§ EXERCISE OBJECTIVE
Return every line of each of the entries below without changing a single character, keeping the lines in their original order.
RECORD EXTRACTS START
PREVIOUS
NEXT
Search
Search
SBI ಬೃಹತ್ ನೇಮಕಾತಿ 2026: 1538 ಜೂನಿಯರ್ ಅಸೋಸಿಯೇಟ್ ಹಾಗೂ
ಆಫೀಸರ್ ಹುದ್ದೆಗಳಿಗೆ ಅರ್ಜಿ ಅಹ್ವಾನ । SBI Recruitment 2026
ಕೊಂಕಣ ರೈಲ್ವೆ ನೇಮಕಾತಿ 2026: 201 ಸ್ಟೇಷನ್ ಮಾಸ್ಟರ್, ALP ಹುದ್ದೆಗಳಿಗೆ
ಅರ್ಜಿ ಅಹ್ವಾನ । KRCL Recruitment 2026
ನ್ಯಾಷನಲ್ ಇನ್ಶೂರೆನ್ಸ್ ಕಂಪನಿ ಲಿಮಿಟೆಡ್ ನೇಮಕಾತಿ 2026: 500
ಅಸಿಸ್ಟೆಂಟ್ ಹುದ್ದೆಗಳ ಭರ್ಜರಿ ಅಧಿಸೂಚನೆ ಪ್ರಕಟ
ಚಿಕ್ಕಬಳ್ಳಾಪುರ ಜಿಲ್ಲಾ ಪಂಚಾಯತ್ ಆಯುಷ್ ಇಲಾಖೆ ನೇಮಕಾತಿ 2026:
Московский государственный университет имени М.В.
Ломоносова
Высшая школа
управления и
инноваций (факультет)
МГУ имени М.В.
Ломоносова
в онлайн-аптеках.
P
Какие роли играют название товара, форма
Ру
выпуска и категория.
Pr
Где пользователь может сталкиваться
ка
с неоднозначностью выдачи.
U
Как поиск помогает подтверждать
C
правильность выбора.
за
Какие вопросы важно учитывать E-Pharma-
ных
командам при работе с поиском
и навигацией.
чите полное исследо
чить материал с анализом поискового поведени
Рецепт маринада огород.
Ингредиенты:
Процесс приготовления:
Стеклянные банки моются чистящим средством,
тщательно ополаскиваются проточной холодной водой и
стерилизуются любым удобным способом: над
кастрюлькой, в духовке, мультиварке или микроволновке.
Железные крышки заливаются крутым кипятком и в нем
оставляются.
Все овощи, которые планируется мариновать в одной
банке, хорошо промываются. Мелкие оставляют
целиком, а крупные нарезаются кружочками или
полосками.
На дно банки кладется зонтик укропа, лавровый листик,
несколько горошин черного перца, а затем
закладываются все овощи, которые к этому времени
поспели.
RECORD EXTRACTS END
§ RESPONSE
PREVIOUS
NEXT
Search
Search
SBI ಬೃಹತ್ ನೇಮಕಾತಿ 2026: 1538 ಜೂನಿಯರ್ ಅಸೋಸಿಯೇಟ್ ಹಾಗೂ
ಆಫೀಸರ್ ಹುದ್ದೆಗಳಿಗೆ ಅರ್ಜಿ ಅಹ್ವಾನ । SBI Recruitment 2026
ಕೊಂಕಣ ರೈಲ್ವೆ ನೇಮಕಾತಿ 2026: 201 ಸ್ಟೇಷನ್ ಮಾಸ್ಟರ್, ALP ಹುದ್ದೆಗಳಿಗೆ
ಅರ್ಜಿ ಅಹ್ವಾನ । KRCL Recruitment 2026
ನ್ಯಾಷನಲ್ ಇನ್ಶೂರೆನ್ಸ್ ಕಂಪನಿ ಲಿಮಿಟೆಡ್ ನೇಮಕಾತಿ 2026: 500
ಅಸಿಸ್ಟೆಂಟ್ ಹುದ್ದೆಗಳ ಭರ್ಜರಿ ಅಧಿಸೂಚನೆ ಪ್ರಕಟ
ಚಿಕ್ಕಬಳ್ಳಾಪುರ ಜಿಲ್ಲಾ ಪಂಚಾಯತ್ ಆಯುಷ್ ಇಲಾಖೆ ನೇಮಕಾತಿ 2026:
Московский государственный университет имени М.В.
Ломоносова
Высшая школа
управления и
инноваций (факультет)
МГУ имени М.В.
Ломоносова
в онлайн-аптеках.
P
Какие роли играют название товара, форма
Ру
выпуска и категория.
Pr
Где пользователь может сталкиваться
ка
с неоднозначностью выдачи.
U
Как поиск помогает подтверждать
C
правильность выбора.
за
Какие вопросы важно учитывать E-Pharma-
ных
командам при работе с поиском
и навигацией.
чите полное исследо
чить материал с анализом поискового поведени
Рецепт маринада огород.
Ингредиенты:
Процесс приготовления:
Стеклянные банки моются чистящим средством,
тщательно ополаскиваются проточной холодной водой и
стерилизуются любым удобным способом: над
кастрюлькой, в духовке, мультиварке или микроволновке.
Железные крышки заливаются крутым кипятком и в нем
оставляются.
Все овощи, которые планируется мариновать в одной
банке, хорошо промываются. Мелкие оставляют
целиком, а крупные нарезаются кружочками или
полосками.
На дно банки кладется зонтик укропа, лавровый листик,
несколько горошин черного перца, а затем
закладываются все овощи, которые к этому времени
поспели.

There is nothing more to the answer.